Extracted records

-.-.-

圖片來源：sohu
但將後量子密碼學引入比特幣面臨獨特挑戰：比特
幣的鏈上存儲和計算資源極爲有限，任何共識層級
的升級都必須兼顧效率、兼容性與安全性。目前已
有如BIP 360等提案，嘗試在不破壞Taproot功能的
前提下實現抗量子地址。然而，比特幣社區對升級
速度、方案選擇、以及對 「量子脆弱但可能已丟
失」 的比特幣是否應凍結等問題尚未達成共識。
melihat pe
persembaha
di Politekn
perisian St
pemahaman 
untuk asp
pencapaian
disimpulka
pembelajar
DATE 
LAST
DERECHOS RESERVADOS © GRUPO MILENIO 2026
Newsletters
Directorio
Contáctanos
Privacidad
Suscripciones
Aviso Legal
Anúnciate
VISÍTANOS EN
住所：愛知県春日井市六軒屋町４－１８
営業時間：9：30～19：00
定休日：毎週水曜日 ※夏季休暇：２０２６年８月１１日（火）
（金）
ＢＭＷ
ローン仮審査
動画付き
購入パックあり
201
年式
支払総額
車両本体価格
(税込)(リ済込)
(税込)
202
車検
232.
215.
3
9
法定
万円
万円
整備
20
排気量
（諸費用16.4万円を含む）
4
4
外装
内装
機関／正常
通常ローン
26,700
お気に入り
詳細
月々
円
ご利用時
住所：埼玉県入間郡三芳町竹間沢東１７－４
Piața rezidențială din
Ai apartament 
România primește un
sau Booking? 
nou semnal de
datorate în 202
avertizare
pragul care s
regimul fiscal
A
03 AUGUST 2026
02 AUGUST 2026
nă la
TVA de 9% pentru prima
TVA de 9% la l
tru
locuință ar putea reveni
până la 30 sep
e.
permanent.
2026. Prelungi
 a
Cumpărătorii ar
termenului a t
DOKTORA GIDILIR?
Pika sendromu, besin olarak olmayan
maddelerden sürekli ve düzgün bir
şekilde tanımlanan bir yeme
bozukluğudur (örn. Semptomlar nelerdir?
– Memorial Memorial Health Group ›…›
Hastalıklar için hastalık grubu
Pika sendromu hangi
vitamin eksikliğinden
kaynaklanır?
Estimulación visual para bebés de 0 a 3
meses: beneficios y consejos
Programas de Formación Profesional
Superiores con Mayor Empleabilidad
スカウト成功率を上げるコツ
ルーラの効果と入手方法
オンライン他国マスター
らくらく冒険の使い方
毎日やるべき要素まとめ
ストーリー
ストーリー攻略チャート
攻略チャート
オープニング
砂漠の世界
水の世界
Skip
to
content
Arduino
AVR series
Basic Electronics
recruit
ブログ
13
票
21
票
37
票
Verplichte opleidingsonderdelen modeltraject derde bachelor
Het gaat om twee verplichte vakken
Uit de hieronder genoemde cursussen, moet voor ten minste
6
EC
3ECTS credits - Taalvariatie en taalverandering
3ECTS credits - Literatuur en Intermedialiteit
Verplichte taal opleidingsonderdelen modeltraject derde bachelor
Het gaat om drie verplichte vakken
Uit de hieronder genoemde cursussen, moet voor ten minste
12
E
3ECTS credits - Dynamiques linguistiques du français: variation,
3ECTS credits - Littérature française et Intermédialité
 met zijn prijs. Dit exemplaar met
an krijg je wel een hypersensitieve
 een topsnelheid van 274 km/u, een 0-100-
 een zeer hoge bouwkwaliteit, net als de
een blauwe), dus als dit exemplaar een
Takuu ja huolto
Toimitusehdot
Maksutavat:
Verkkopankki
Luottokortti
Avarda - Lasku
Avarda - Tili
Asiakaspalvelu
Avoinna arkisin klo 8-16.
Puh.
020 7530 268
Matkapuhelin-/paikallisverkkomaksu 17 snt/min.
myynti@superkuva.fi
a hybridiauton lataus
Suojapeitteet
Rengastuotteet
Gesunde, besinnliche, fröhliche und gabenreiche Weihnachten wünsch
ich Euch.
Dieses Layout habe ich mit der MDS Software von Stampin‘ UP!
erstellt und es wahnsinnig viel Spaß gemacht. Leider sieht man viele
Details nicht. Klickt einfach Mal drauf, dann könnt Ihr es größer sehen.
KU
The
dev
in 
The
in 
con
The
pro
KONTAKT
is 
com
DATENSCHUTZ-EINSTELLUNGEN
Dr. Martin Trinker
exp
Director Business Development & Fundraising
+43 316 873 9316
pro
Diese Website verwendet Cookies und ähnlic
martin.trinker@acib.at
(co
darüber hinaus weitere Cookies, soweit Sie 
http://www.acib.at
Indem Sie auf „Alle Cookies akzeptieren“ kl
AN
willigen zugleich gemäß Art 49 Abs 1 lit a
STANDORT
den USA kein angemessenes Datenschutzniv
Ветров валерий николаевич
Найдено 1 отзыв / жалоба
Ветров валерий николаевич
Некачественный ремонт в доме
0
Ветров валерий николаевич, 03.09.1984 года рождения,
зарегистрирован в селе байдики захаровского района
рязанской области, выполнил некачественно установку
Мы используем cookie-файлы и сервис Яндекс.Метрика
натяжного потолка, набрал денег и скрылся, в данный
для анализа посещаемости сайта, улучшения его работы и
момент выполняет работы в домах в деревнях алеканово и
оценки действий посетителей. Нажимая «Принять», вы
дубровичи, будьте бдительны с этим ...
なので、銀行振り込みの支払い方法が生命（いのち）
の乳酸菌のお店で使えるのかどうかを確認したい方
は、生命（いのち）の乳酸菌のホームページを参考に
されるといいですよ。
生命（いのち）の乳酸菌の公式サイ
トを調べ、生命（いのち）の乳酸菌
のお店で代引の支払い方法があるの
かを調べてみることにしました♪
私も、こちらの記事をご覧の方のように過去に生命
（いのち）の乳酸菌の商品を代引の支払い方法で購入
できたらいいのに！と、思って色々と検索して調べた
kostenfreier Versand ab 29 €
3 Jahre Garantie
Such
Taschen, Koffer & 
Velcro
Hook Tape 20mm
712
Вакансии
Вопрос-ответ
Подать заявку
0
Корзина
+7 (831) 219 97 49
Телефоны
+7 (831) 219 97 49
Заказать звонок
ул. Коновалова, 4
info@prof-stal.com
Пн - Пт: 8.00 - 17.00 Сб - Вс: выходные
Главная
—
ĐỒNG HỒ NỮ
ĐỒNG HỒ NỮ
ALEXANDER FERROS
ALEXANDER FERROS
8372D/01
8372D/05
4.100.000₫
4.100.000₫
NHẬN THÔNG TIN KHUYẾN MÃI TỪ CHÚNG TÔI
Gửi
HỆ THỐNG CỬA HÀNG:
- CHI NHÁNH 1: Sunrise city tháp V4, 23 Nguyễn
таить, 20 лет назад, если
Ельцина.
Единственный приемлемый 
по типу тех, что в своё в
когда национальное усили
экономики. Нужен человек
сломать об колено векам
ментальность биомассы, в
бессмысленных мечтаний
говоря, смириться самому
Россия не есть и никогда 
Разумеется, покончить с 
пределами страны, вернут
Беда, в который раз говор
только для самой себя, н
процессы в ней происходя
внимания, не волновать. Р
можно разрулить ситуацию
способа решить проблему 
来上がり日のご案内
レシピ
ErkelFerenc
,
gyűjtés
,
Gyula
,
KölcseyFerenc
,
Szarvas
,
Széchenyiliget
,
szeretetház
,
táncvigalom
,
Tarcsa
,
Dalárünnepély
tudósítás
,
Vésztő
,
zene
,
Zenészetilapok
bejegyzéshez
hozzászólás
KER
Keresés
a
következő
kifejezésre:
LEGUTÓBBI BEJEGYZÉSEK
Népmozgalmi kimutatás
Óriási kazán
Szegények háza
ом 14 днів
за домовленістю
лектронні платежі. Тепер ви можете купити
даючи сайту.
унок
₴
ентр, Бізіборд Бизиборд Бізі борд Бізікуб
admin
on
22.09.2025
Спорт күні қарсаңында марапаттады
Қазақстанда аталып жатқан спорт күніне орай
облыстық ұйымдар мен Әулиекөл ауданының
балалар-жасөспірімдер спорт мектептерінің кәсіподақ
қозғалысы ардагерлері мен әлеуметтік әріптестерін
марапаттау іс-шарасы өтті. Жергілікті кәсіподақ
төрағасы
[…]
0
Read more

-.-.-

[Exercise brief]
The required output is the exact run of lines from the one with "дубровичи, будьте бдительны с этим ..." through the final line of the entries.

[Task solution]
дубровичи, будьте бдительны с этим ...
なので、銀行振り込みの支払い方法が生命（いのち）
の乳酸菌のお店で使えるのかどうかを確認したい方
は、生命（いのち）の乳酸菌のホームページを参考に
されるといいですよ。
生命（いのち）の乳酸菌の公式サイ
トを調べ、生命（いのち）の乳酸菌
のお店で代引の支払い方法があるの
かを調べてみることにしました♪
私も、こちらの記事をご覧の方のように過去に生命
（いのち）の乳酸菌の商品を代引の支払い方法で購入
できたらいいのに！と、思って色々と検索して調べた
kostenfreier Versand ab 29 €
3 Jahre Garantie
Such
Taschen, Koffer & 
Velcro
Hook Tape 20mm
712
Вакансии
Вопрос-ответ
Подать заявку
0
Корзина
+7 (831) 219 97 49
Телефоны
+7 (831) 219 97 49
Заказать звонок
ул. Коновалова, 4
info@prof-stal.com
Пн - Пт: 8.00 - 17.00 Сб - Вс: выходные
Главная
—
ĐỒNG HỒ NỮ
ĐỒNG HỒ NỮ
ALEXANDER FERROS
ALEXANDER FERROS
8372D/01
8372D/05
4.100.000₫
4.100.000₫
NHẬN THÔNG TIN KHUYẾN MÃI TỪ CHÚNG TÔI
Gửi
HỆ THỐNG CỬA HÀNG:
- CHI NHÁNH 1: Sunrise city tháp V4, 23 Nguyễn
таить, 20 лет назад, если
Ельцина.
Единственный приемлемый 
по типу тех, что в своё в
когда национальное усили
экономики. Нужен человек
сломать об колено векам
ментальность биомассы, в
бессмысленных мечтаний
говоря, смириться самому
Россия не есть и никогда 
Разумеется, покончить с 
пределами страны, вернут
Беда, в который раз говор
только для самой себя, н
процессы в ней происходя
внимания, не волновать. Р
можно разрулить ситуацию
способа решить проблему 
来上がり日のご案内
レシピ
ErkelFerenc
,
gyűjtés
,
Gyula
,
KölcseyFerenc
,
Szarvas
,
Széchenyiliget
,
szeretetház
,
táncvigalom
,
Tarcsa
,
Dalárünnepély
tudósítás
,
Vésztő
,
zene
,
Zenészetilapok
bejegyzéshez
hozzászólás
KER
Keresés
a
következő
kifejezésre:
LEGUTÓBBI BEJEGYZÉSEK
Népmozgalmi kimutatás
Óriási kazán
Szegények háza
ом 14 днів
за домовленістю
лектронні платежі. Тепер ви можете купити
даючи сайту.
унок
₴
ентр, Бізіборд Бизиборд Бізі борд Бізікуб
admin
on
22.09.2025
Спорт күні қарсаңында марапаттады
Қазақстанда аталып жатқан спорт күніне орай
облыстық ұйымдар мен Әулиекөл ауданының
балалар-жасөспірімдер спорт мектептерінің кәсіподақ
қозғалысы ардагерлері мен әлеуметтік әріптестерін
марапаттау іс-шарасы өтті. Жергілікті кәсіподақ
төрағасы
[…]
0
Read more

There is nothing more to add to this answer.